RECORDS SUPPLIED:

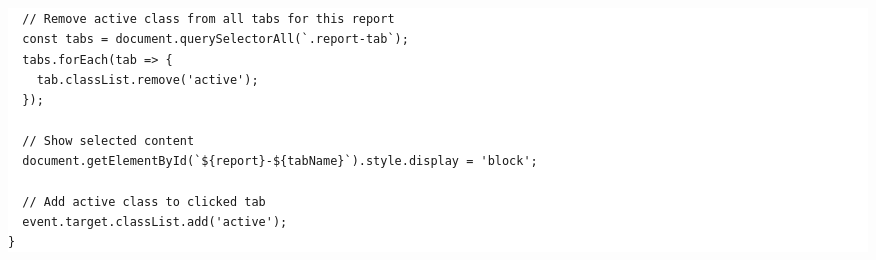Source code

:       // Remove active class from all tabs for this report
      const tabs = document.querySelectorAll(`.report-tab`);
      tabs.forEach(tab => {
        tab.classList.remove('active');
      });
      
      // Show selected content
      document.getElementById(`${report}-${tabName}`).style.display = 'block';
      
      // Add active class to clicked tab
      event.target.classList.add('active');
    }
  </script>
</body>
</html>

EXERCISE REQUIREMENTS: Reproduce the entries above word for word. Pictures stay out.

ANSWER SPACE:
Source code

:       // Remove active class from all tabs for this report
      const tabs = document.querySelectorAll(`.report-tab`);
      tabs.forEach(tab => {
        tab.classList.remove('active');
      });
      
      // Show selected content
      document.getElementById(`${report}-${tabName}`).style.display = 'block';
      
      // Add active class to clicked tab
      event.target.classList.add('active');
    }
  </script>
</body>
</html>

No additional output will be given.